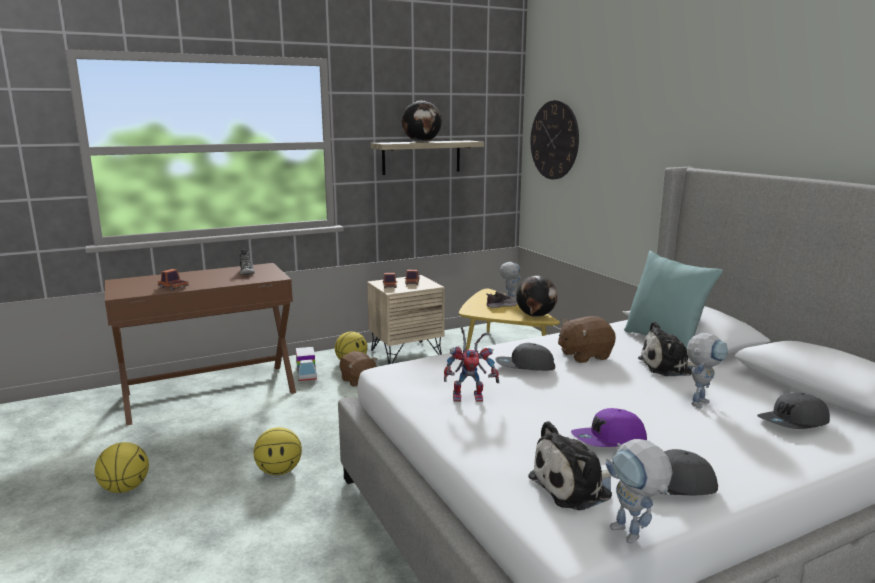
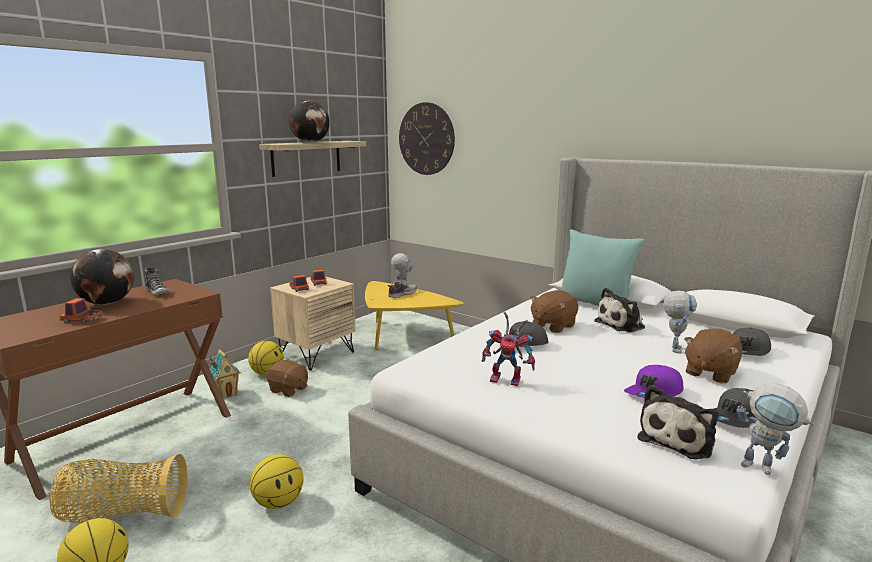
camera: 25 degrees left, 0 degrees up
(169, 449) = (123, 514): none -> basket
(306, 373) = (226, 393): toy truck -> toy house
(470, 396) = (508, 379): toy robot -> toy robot turned 45 degrees clockwise
(535, 315) = (438, 299): globe -> globe (107, 303)
(707, 434) = (710, 373): none -> brown plush toy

+ + + + +

### EXERCISE REQUIREMENTS
Pictures are to be left out; the rest of the listing should be printed exactly.

### WORKED SOLUTION
camera: 25 degrees left, 0 degrees up
(169, 449) = (123, 514): none -> basket
(306, 373) = (226, 393): toy truck -> toy house
(470, 396) = (508, 379): toy robot -> toy robot turned 45 degrees clockwise
(535, 315) = (438, 299): globe -> globe (107, 303)
(707, 434) = (710, 373): none -> brown plush toy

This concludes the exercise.